The People’s Democratic Party in its formation and foundation was a fraternity of past and serving military generals and their civilian equivalent.
The PDP since its inception has been led by past military officers like David Mark and Atiku Abubakar, the civilian equivalent of the military.
The dream of the PDP led by these retired military generals under the leadership of former President Olusegun Obasanjo was the enthronement of Africa’s biggest political party that was to last for a century.
As good as the dream of the party was, the PDP, like the experience of the First and Second Republics lacked deep ideological roots that defined the boundaries of political recruitment and participation.
The triumph of the People’s Democratic Party forced the rival All People’s Party and the Action Congress of Nigeria into a state of collapse and submission leading up to the bourgeoisie metamorphosis that resulted to the formation of the All Progressive Congress on the eve of 2015 with the sole objective to unseat President Good luck Jonathan.
The APC was a metamorphosis and amalgamation of opposition parties including some dissenting faction of the PDP to reclaim the so called birth right of the far right North in Nigeria to produce the President of Nigeria.
Political recruitment and leadership struggle in Nigeria has never been defined by ideological needs to salvage or emancipate Nigeria as a nation. Political struggle has always been a recycling of that section of the bourgeoisie, through a process of metamorphosis, whose objective is to capture political power at the center.
The present protest and political struggle by the African Democratic Congress, the faction led by David Mark and Atiku Abubakar, is a recycling of bourgeoisie metamorphosis not too different from the experience of 2015.
At best, the David Mark and Atiku Abubakar led protest represents that desperate struggle entrenched in the thinking of the Far Right of Far Northern Nigeria, that political leadership resides in the ancestral birth right of the aristocratic ruling political class of the North.
David Mark and Atiku Abubakar perhaps are suffering from a dementia that has made them forget that they were the agents that destroyed the foundations of democracy in Nigeria through the sacking of former President Good luck Jonathan of the People’s Democratic Party.

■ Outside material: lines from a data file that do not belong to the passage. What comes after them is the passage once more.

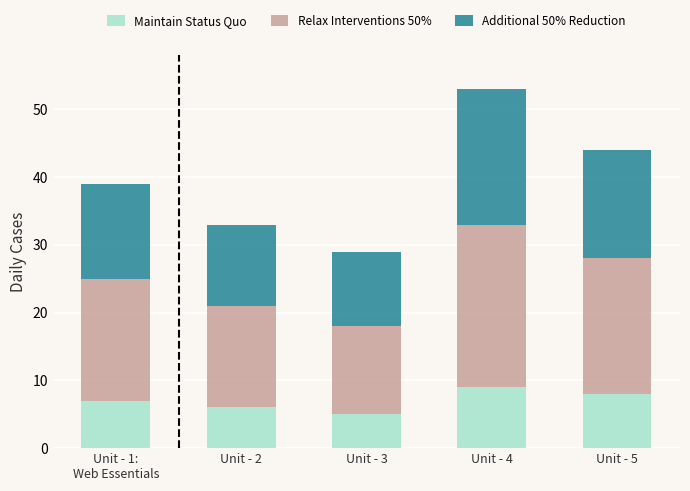

What is the difference between the maximum and minimum values in the Maintain Status Quo series?

4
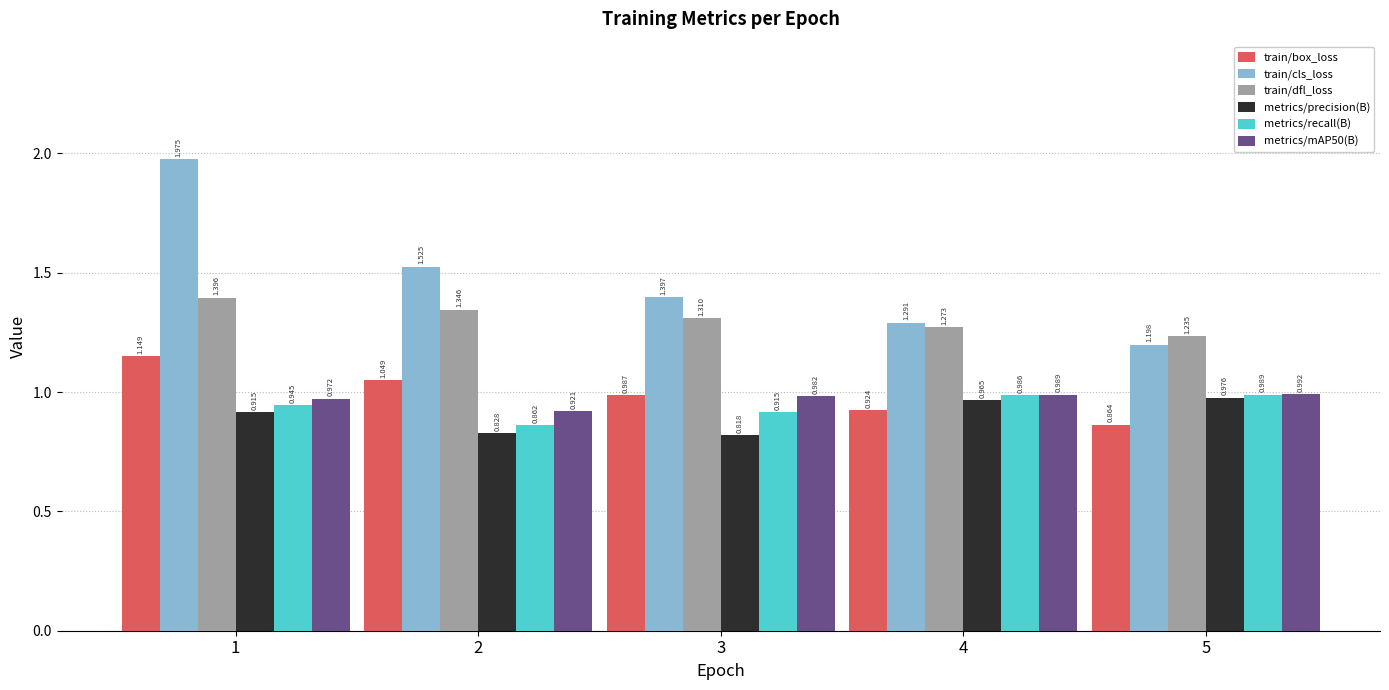

At how many categories does at least one series exceed 1?

5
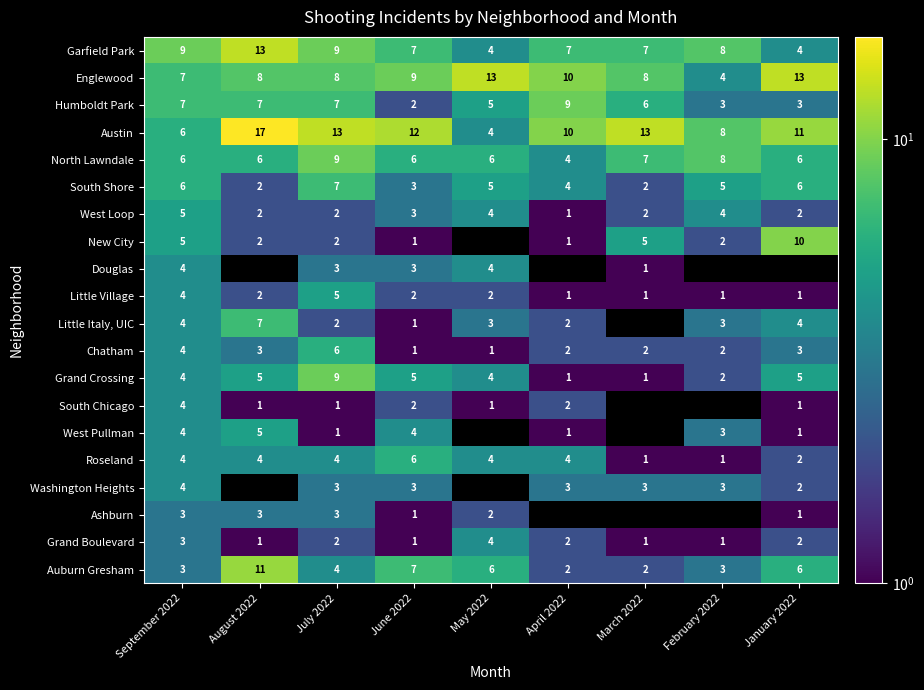

The Garfield Park series shows 7.1 at May 2022. True or false?

False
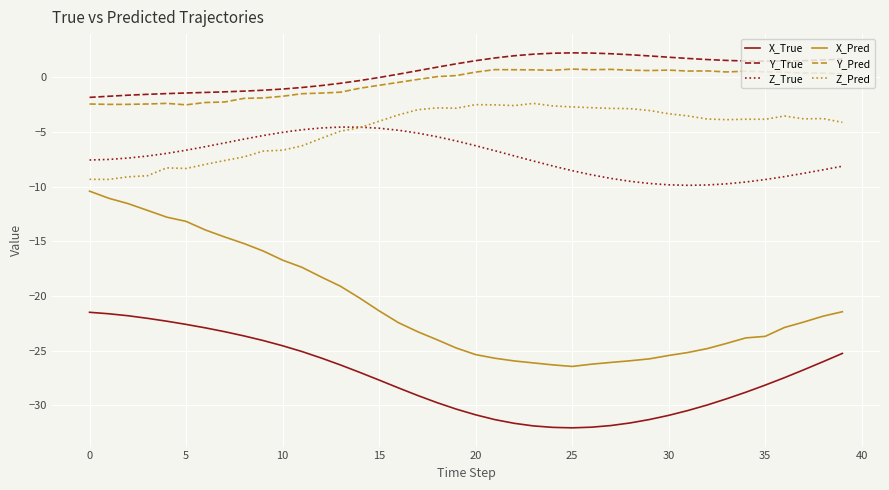

What is the minimum value for Y_True?

-1.8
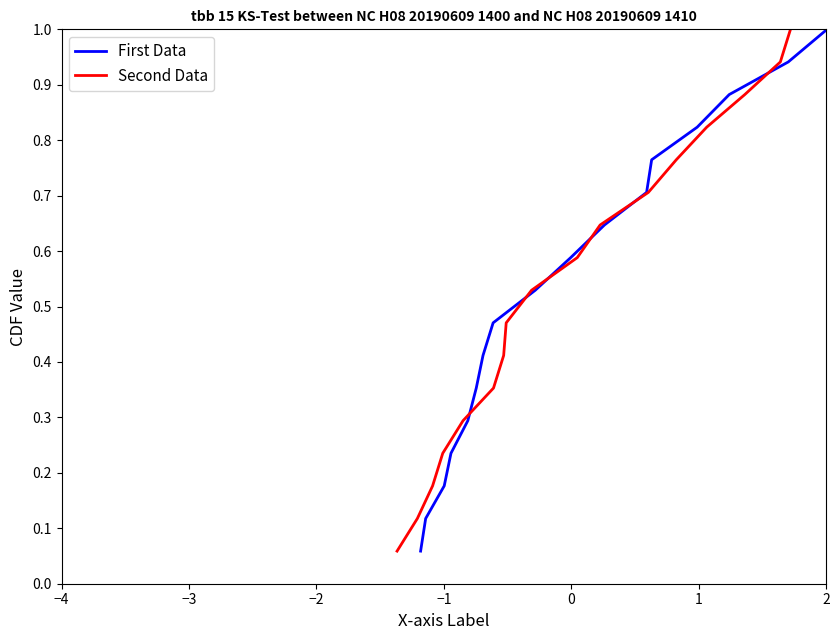

What is the label of the 4th point from the left?

−1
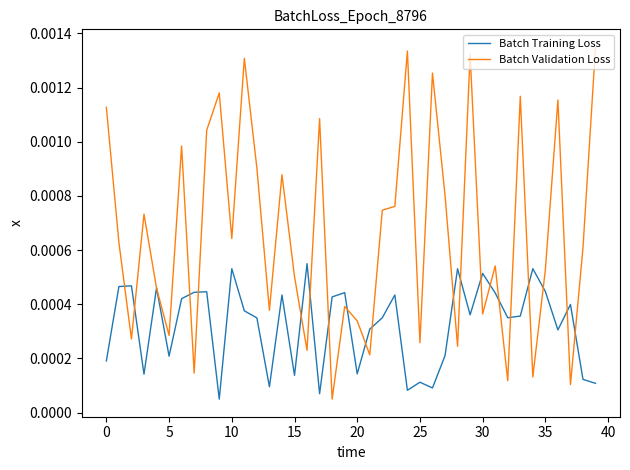

Is this an area chart (filled region under the line)?

No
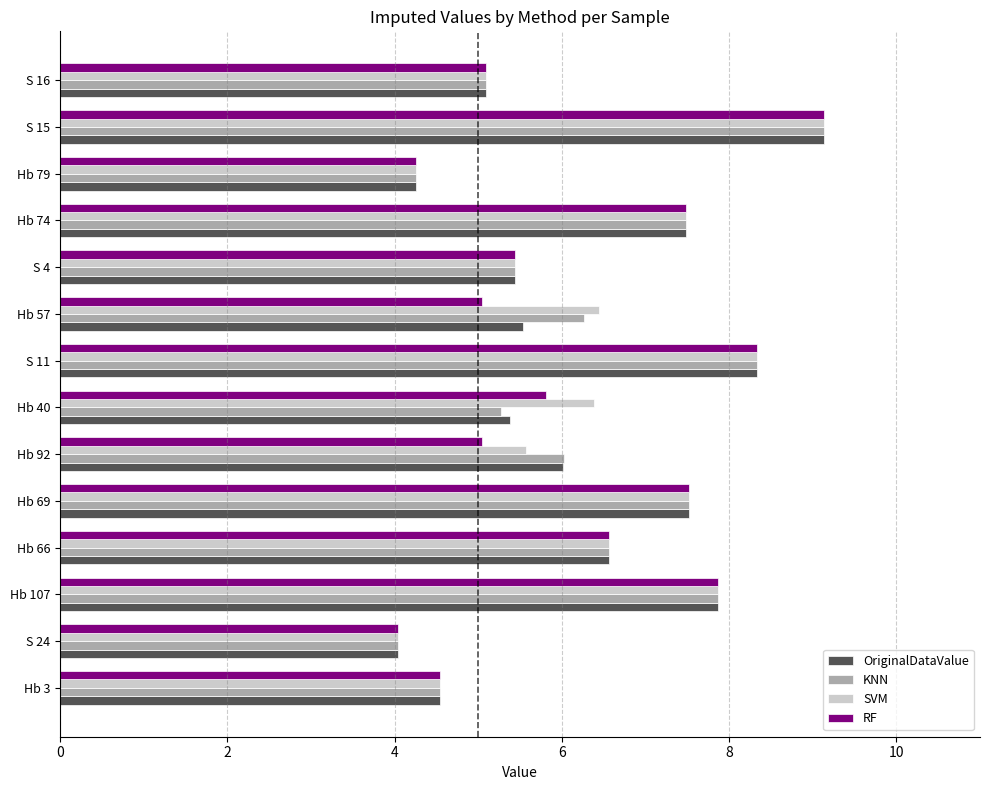

What is the difference between the second highest and second lowest values in the SVM series?

4.1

These men formed the All Progressive Congress and wrestled power from a democratic government exploiting the dynamics of national security and developmental challenges.
In 2015, Nigerians believed their opinions and through the ballot removed Good luck Jonathan.

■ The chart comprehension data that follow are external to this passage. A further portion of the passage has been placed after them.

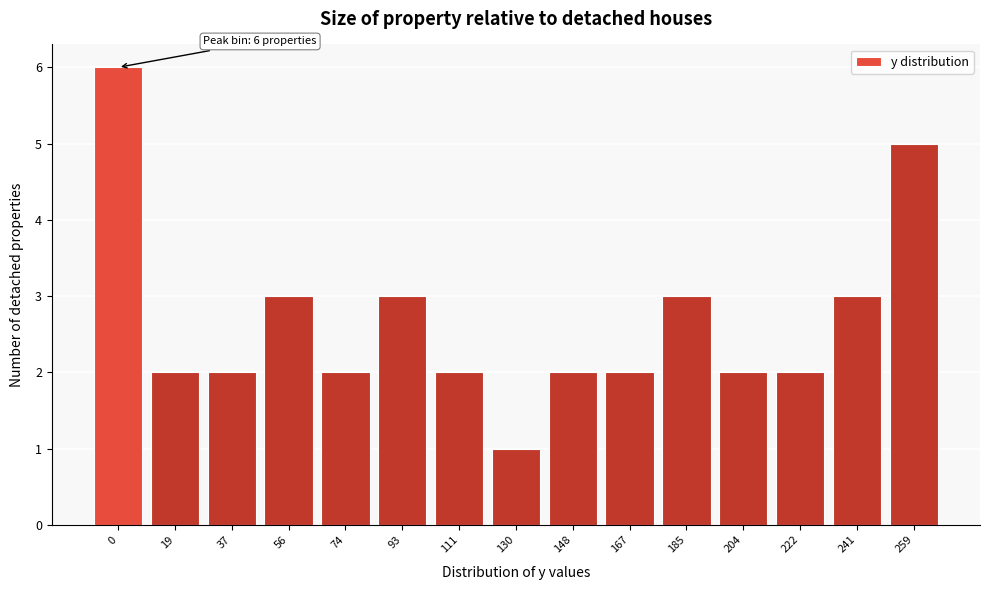

Reading left to right, list all the values displayed in this chart.

0=6	19=2	37=2	56=3	74=2	93=3	111=2	130=1	148=2	167=2	185=3	204=2	222=2	241=3	259=5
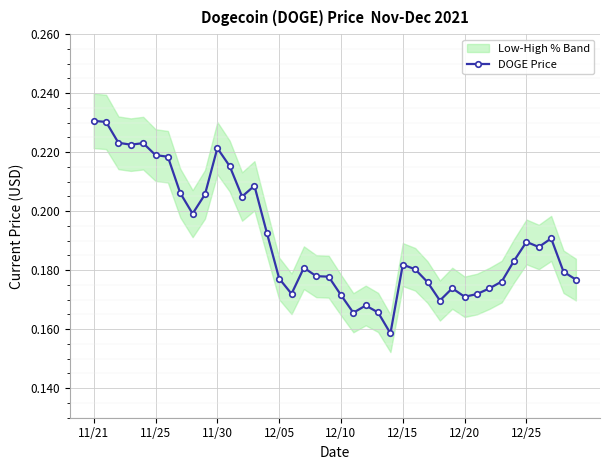

The chart shows a value of 0.2 at 11/25. True or false?

True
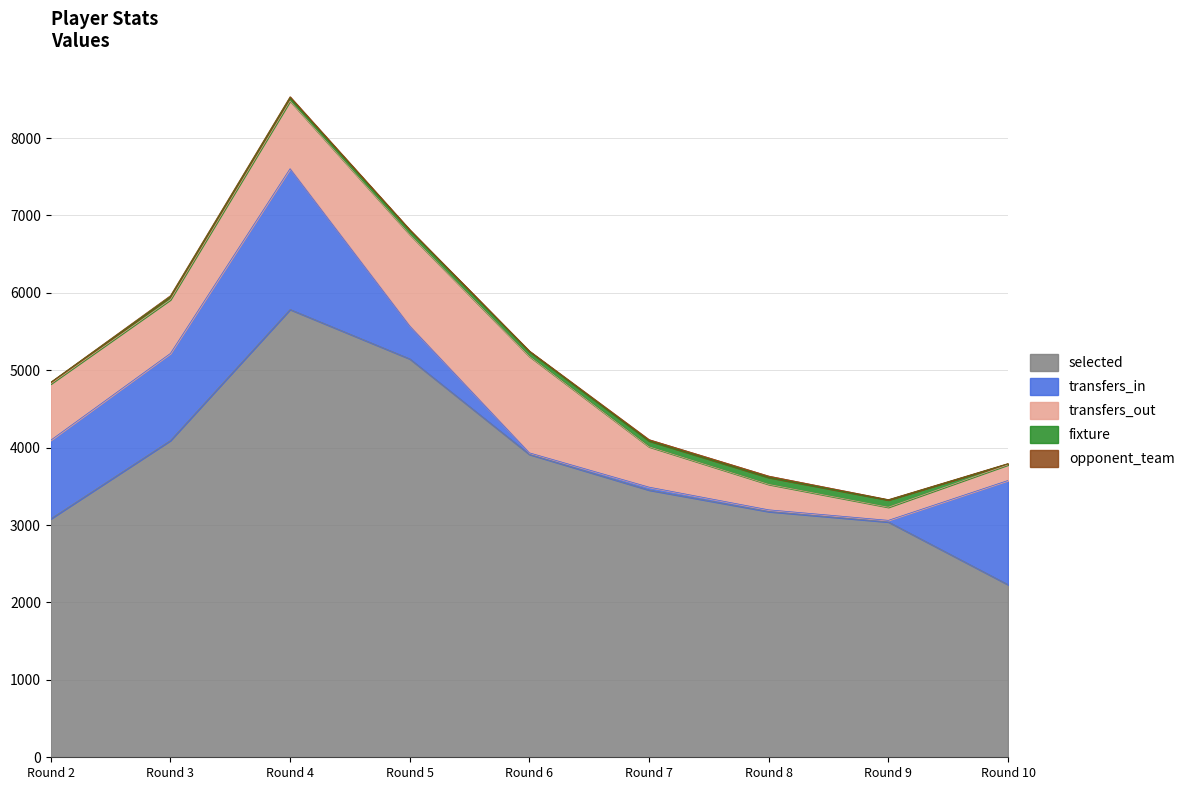

What is the difference between the maximum and second lowest values in the opponent_team series?

14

However, since then, has Nigeria fared better under the APC that was enthroned by oligarchs leading in the present protest under the auspices of the ADC.
Perhaps, David Mark and Atiku Abubakar may assume that Nigeria suffers from a collective dementia that has forgotten the past so soon.
There is an adage that says, he who comes to justice and equity must come with clean hands. The same forces that enthroned bad governance in Nigeria factored in the APC, through a metamorphosis, want to rebirth another Nigeria through the ADC.
In ideological terms, this does not make sense, the ADC Protest is the same old thing of old wine in a new wine bottle.
If Nigeria must experience a change, let it come through some revolutionary medium that will not exploit the people’s trust and betray them once in power.
Over the past decades, the betrayal of public trust, exploiting the innocence of the people, perhaps the naivety of the people, is what we have seen and experienced through the circles of bourgeoisie metamorphosis and political leadership recruitment.